Performance of BeGraft and BeGraft+ Stent-Grafts as Bridging Devices for Fenestrated Endovascular Aneurysm Repair: An In Vitro Study

Abstract

Purpose: To investigate 2 generations of balloon-expandable covered stents as potential bridging devices using an in vitro model of stent-graft fenestrations. Materials and Methods: Twenty BeGraft and 20 BeGraft+ cobalt-chromium stents covered in expanded polytetrafluoroethylene (ePTFE) in 6- and 8-mm diameters were tested in sheets mimicking stent-graft fenestrations. Microscopy and radiography were employed to evaluate stent morphology after flaring. In vitro bench tests measured maximum pullout (perpendicular displacement) and the shear stress (axial displacement) forces needed to dislocate the stents. Results: No alteration of ePTFE coverage was detected in the flared stents. Digital radiography and computed tomography showed marked alteration of the stent geometry, which was more pronounced in the BeGraft group. No fractures were detected.

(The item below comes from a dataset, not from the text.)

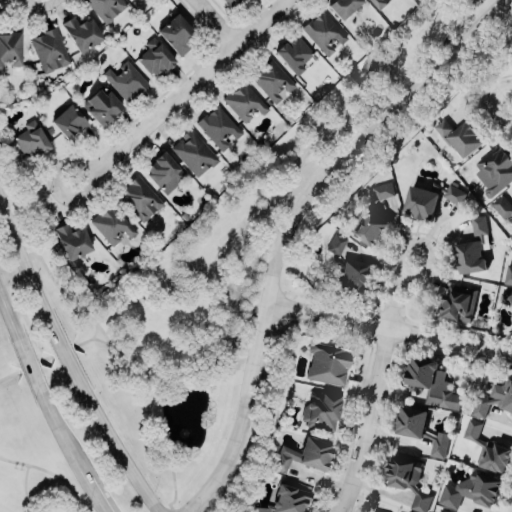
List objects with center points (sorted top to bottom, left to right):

Median (minimum–maximum) pullout forces for the 6-mm stent-grafts were 17.1 N (15.8–19.6) for the BeGraft device and 30.4 N (20.2–31.9) for the BeGraft+ device (p=0.006). Median (minimum–maximum) pullout forces for the 8-mm stent-grafts were 11.3 N (11–12.1) for the BeGraft device and 21.8 N (18.2–25.5) for the BeGraft+ device (p<0.001). The shear stress test showed median forces of 10.5 vs 15.28 N at 150% of the stent diameter for the 6-mm BeGraft and BeGraft+ stent-grafts, respectively, and 15.23 vs 20.72 N at 150% stent diameter for the 8-mm models (p=0.016 and 0.017, respectively). Conclusion: Flaring changed the stent geometry but did not provoke stent fractures. The BeGraft+ is superior to the BeGraft in terms of pullout and shear stress forces, demonstrating greater resilience.